Independent senator Nick Xenophon has this morning launched a public campaign against “bureaucratic madness and mindless red tape” after an Adelaide takeaway shop was threatened with fines of up to $20,000 for a flashing “Open” sign that had been displayed for at least 13 years.
Senator Xenophon’s “Stop Red Tape Madness” campaign was launched outside the Feathers Fish and Chip Shop in the Adelaide suburb of Hazelwood Park earlier this morning.
Store owner Peter Alevizos told SmartCompany he first received a letter from Burnside Council in early October 2014, advising him he risked a $20,000 fine if he did not gain development approval for a flashing LED “Open” sign displayed in the store’s window.
Alevizos says he immediately turned the sign off, but a second letter arrived later that month after one of the store’s employees accidentally turned the sign back on when Alevizos was not there.
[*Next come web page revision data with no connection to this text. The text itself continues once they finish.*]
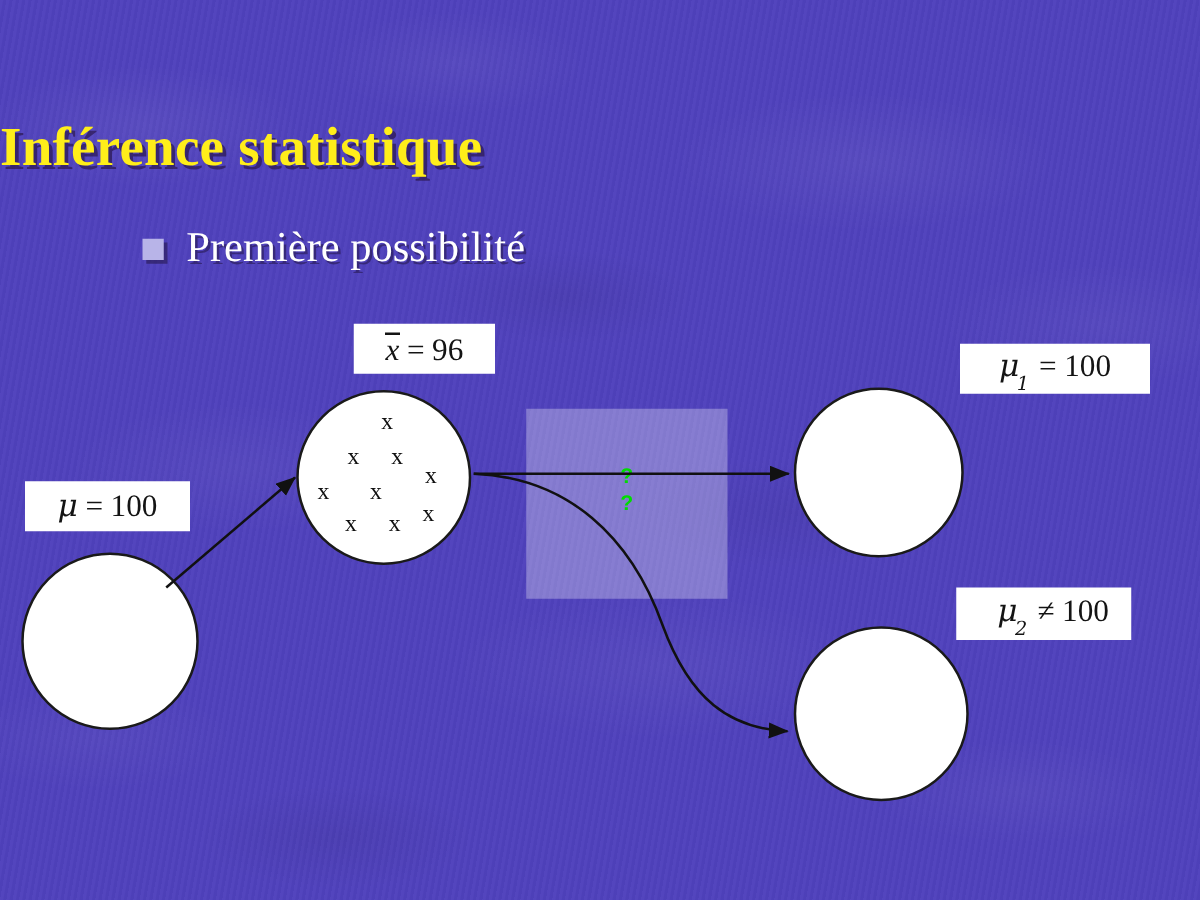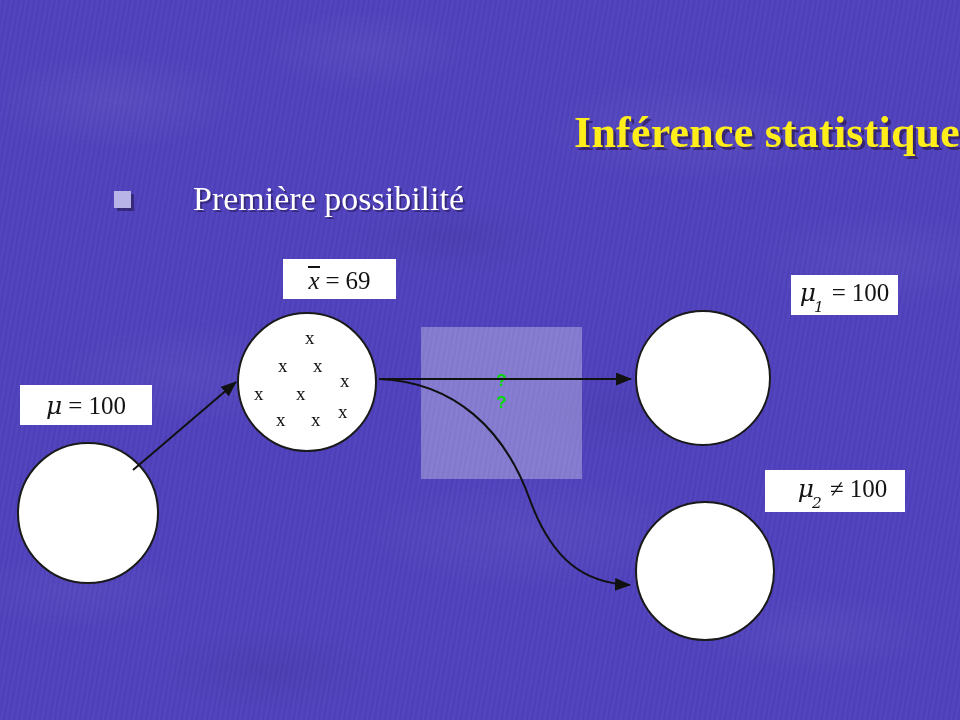--- a/index.html
+++ b/index.html
@@ -42,14 +42,13 @@
     left: 0;
     top: 92px;
     width: 960px;
-    text-align: right;
+    text-align: left;
     font-size: 44px;
     font-weight: bold;
     color: #ffee1a;
     letter-spacing: 0.2px;
     text-shadow: 3px 3px 0 rgba(40,20,70,0.65);
     white-space: nowrap;
-    margin-top: 15px;
   }
 
   

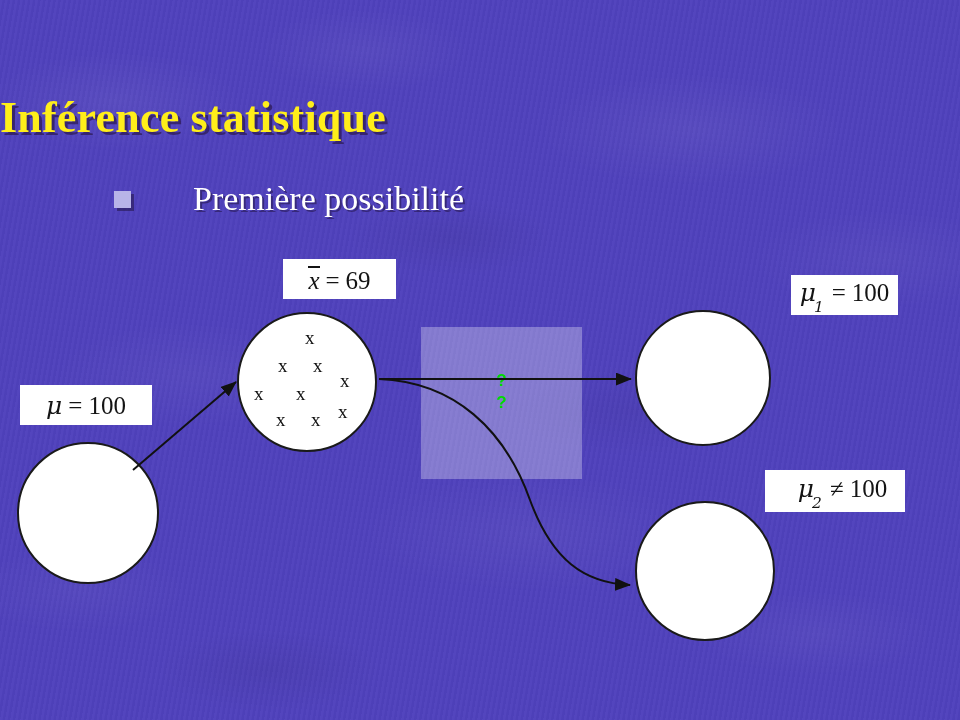--- a/index.html
+++ b/index.html
@@ -72,7 +72,6 @@
     color: #ffffff;
     text-shadow: 2px 2px 0 rgba(35,20,70,0.55);
     white-space: nowrap;
-    margin-left: 44px;
   }
 
   

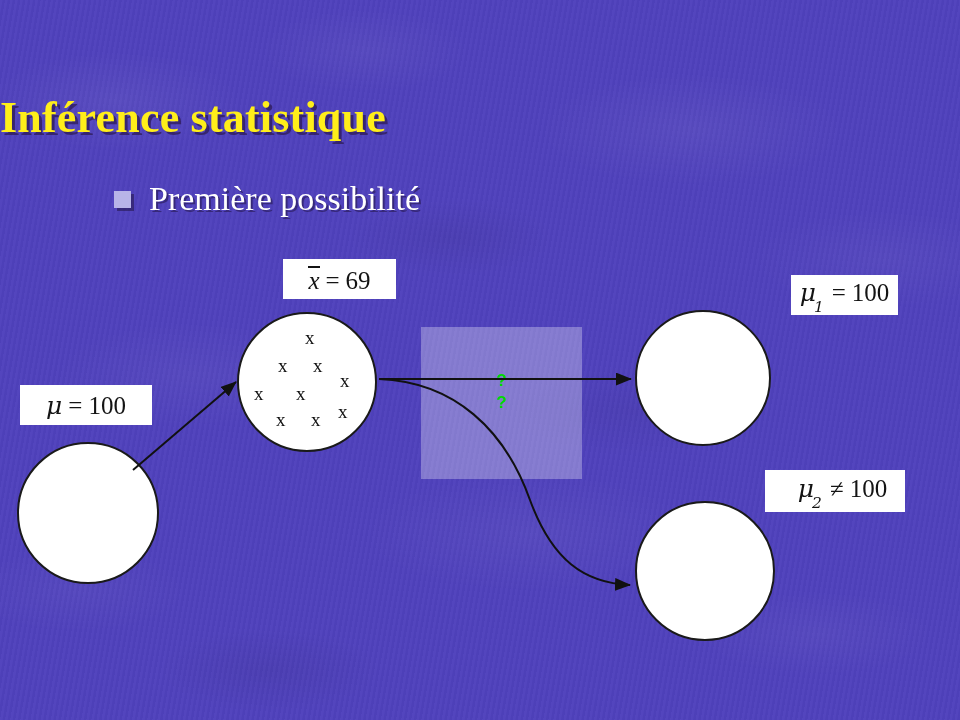--- a/index.html
+++ b/index.html
@@ -225,7 +225,7 @@
     <span class="fm">
         <span class="xbar">x</span>
         <span>=</span>
-        <span>69</span>
+        <span>96</span>
       </span>
   </div>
The council said in the letter it would waive the $750 fine if the sign was turned off permanently.
But Alevizos has displayed the sign at the front of his store for at least 13 years and the previous owner of the business also displayed a similar sign.
“The previous owner had a sign there for around 8 years,” Alevizos says. “A sign has been there for 21 or 22 years.”
The sign causing all the trouble at Burnside fish and chip shop https://t.co/1vdvaSrt0z #newsadl pic.twitter.com/FDJnm7gokv
— Eugene Boisvert (@eugeneboisvert) February 4, 2015
Burnside Council mayor David Parkin told News Corp the council was enforcing state laws, which require development approval for illuminated signs, after it received “a range of complaints from the community regarding signage of the shops at the Feathers corner”.
“If we receive a complaint from the community we are compelled to act,” Parkin said.
“The business displayed an illuminated sign in the shop window which is in breach of the development regulations … he can remove the sign, turn it off, or make an application for approval.”
But speaking toSmartCompany after the campaign event this morning, Xenophon says this is a case of “bureaucratic red tape madness”.
“It is out of control,” says Xenophon, who says he has been stopped in the street this week by other business owners who have shared their experience with “stupid” red tape.
“Here is a small business owner who has been too frightened to turn on a sign for four months out of fear he will be fined.”
“It’s bullying by the council.”
Xenophon is urging any business owners who had have had similar experiences with council, state or federal red tape to contact him.
“Businesses are going broke and councils should be there to help the community, not intimidate people,” he says.
Alevizos agrees with Xenophon, saying he is simply trying to run his business and serve his local community but the council has threatened to penalise him for “something so petty”.
“Hopefully some common sense will prevail,” he says. “It’s like I am being treated like a criminal.”
Alevizos says it is getting harder for Australian small businesses to navigate their way around red tape, a sentiment which is backed up by the SME Directions Survey conducted by SmartCompany and Crowe Horwath in 2014.The survey found Australian SMEs continue to be hampered by red tape.
Of the 437 small businesses polled, 45% nominated red tape and administration as the biggest challenge for 2015, behind cash flow at 66%.
The same survey in 2013 found red tape was by far the number-one issue SMEs wanted the Coalition government to address.